Guest post by Frederick Manfred Simon.
July 30, 2017
It is said “Man cannot live by bread
alone,” yet he likewise cannot live without it – or a form
thereof – either, thus grain and its unquenchable need. At hand:
mercury rising – unabated. It’s half past midday, the ambient
temperature is rapidly coming to a boil under an unforgiving sun
ablaze as she easily bends the flaccid line between double and triple
digit Fahrenheit with her unflinching glare.
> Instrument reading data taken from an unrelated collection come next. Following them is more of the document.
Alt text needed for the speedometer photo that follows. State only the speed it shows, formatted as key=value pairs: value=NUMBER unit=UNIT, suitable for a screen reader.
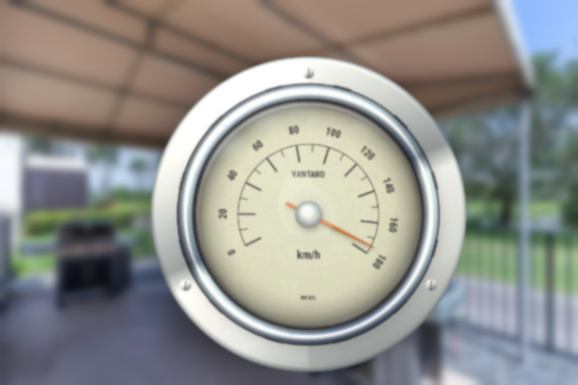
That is value=175 unit=km/h
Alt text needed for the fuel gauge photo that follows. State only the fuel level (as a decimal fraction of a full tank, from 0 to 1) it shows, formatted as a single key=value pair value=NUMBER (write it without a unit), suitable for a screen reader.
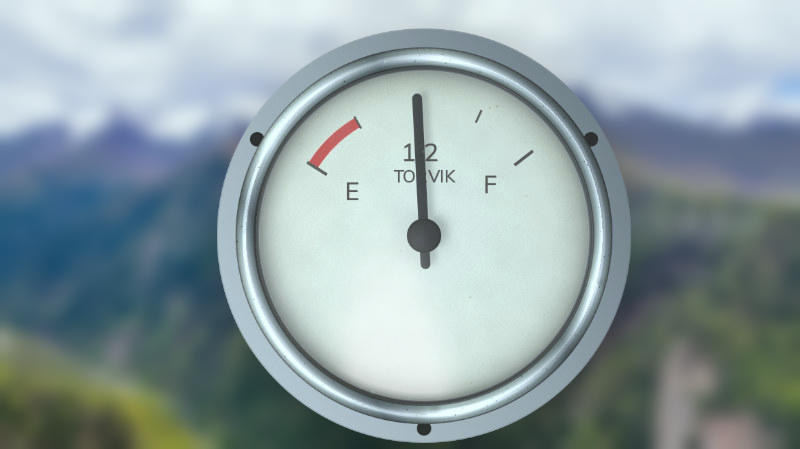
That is value=0.5
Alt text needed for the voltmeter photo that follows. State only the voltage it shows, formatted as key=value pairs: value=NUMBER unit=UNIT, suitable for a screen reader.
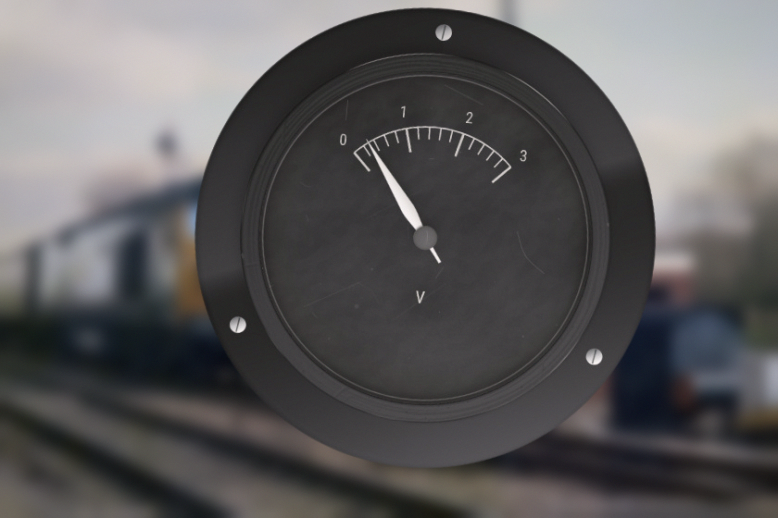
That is value=0.3 unit=V
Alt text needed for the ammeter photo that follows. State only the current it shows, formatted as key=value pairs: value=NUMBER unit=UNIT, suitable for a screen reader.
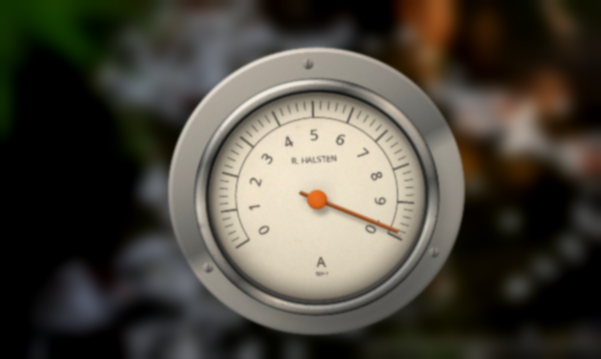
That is value=9.8 unit=A
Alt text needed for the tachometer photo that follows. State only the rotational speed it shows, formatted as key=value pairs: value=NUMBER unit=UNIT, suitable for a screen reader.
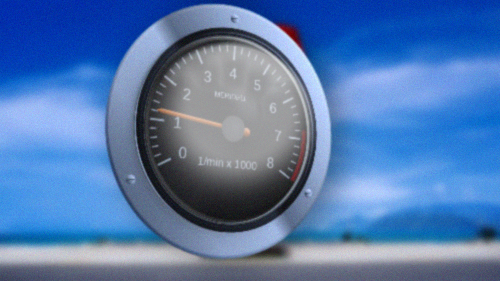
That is value=1200 unit=rpm
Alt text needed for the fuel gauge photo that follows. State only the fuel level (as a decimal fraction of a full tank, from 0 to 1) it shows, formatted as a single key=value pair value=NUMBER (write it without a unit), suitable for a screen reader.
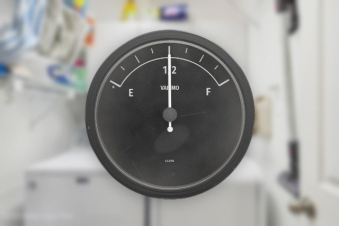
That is value=0.5
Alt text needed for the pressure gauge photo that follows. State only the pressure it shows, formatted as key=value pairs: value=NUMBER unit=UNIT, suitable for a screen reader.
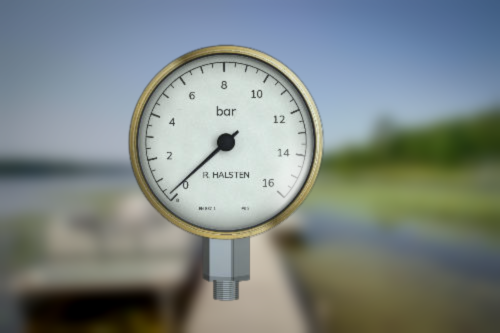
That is value=0.25 unit=bar
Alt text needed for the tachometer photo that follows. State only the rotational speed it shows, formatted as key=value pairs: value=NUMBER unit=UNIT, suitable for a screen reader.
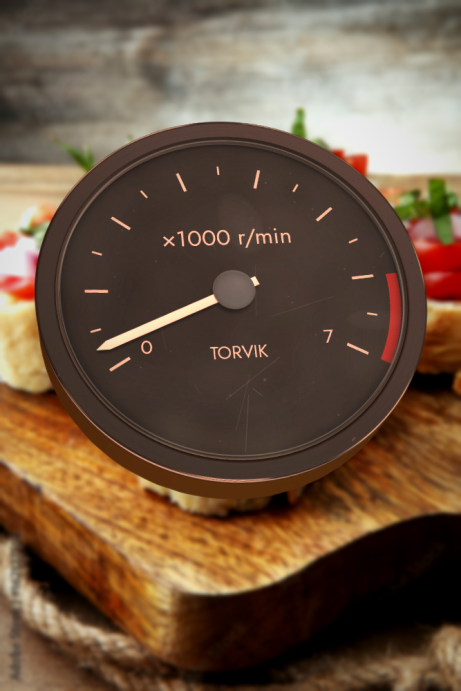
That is value=250 unit=rpm
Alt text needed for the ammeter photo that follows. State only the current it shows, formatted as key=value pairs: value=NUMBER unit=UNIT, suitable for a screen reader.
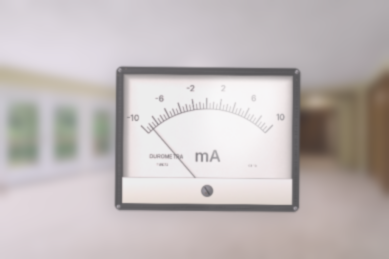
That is value=-9 unit=mA
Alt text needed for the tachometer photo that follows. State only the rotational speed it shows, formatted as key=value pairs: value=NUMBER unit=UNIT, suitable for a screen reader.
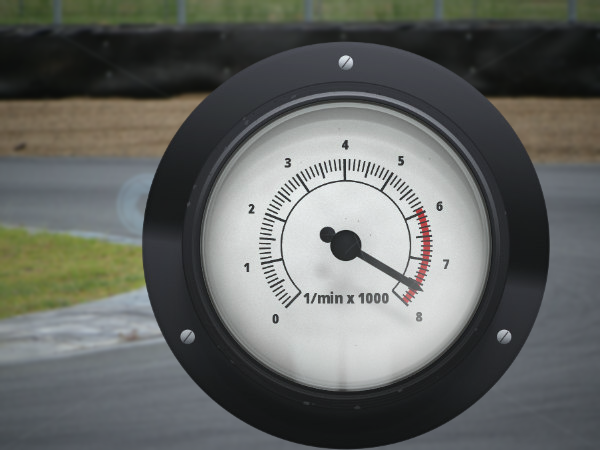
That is value=7600 unit=rpm
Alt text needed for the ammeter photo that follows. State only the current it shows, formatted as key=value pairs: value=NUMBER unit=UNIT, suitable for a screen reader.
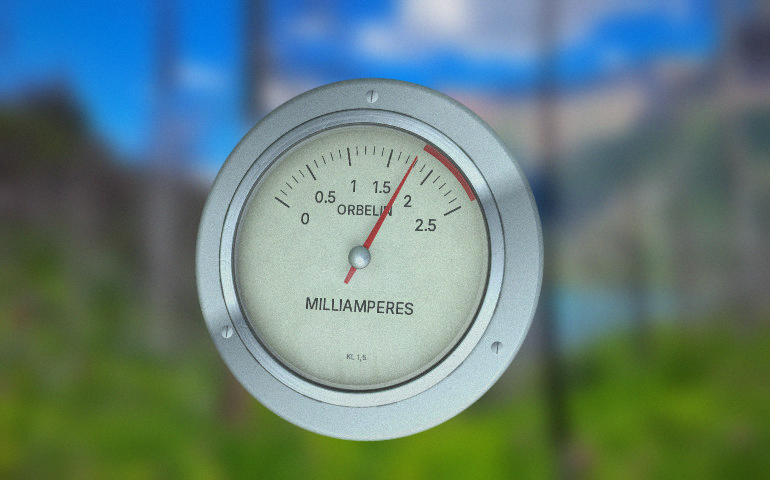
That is value=1.8 unit=mA
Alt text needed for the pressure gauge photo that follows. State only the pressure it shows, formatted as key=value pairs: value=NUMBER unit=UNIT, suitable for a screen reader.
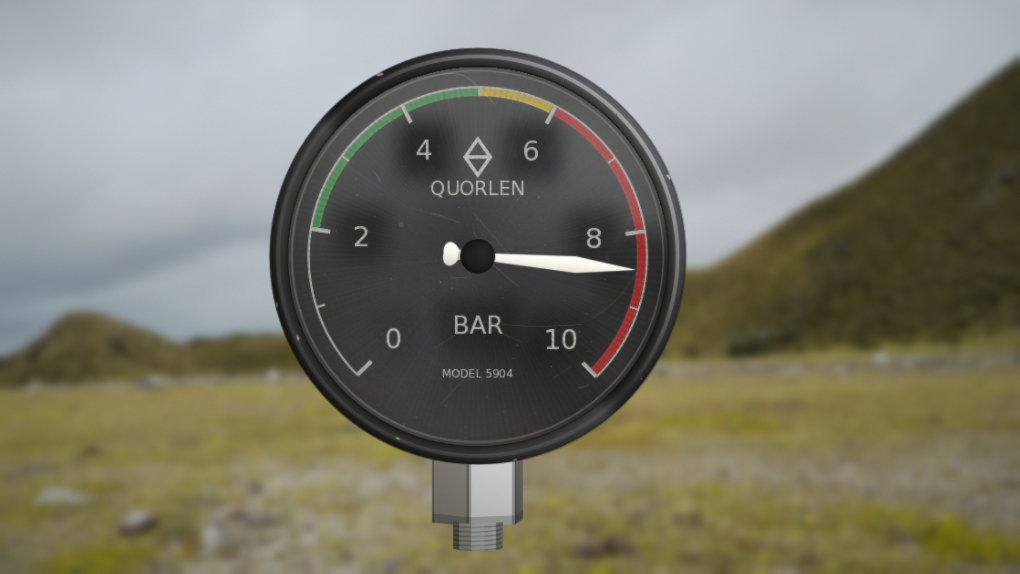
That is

The whine of EMD’s in
dynamics is unmistakable as Engineer Jerry
Miller brings his train with four motors and 22
loads to a stop on the main while the conductor considers the pending
pickup of eleven – loaded earlier in the lesser heat of the day –
covered hoppers from Central Washington Grain Growers’ spur. But
bread is the furthest from the crew’s mind. Instead, hydration is
focal: always close at hand as the steel of the right-of-way and
rolling stock soak up the heat and radiate it like a furnace flame
that burns your touch and sucks you dry in a parched heartbeat. Yet
man and machine force themselves against this abominable convection
belied by the quivering heat distortion that hampers distinct image
and mental focus. Harvest is nearing fever pitch, and the hopper
troughs have consumed copiously from the crib, corrugated, and
concrete elevator umbilicals at the CWGG Almira Station and ready to
head east for movement of their staple sustenance beyond this
breadbasket hamlet. Claiming some 280 resident souls, once the only
“dry city” in the Big Bend territory, and temporary terminus of
the precedent Central Washington Railroad, it was prophesied in the
Wilbur Register on July 26, 1889, “that [this] place may make a
town in the future […] If you desire to learn of the ‘glorious
future’ in store for the town just confer with ‘Tom’ Hodges,
the resident town-site agent. He never tires of reciting it."
Indeed, it became an oasis, but the mirage of a “glorious future”
– in retrospect – was surely hyperbole, if not cooked hubris.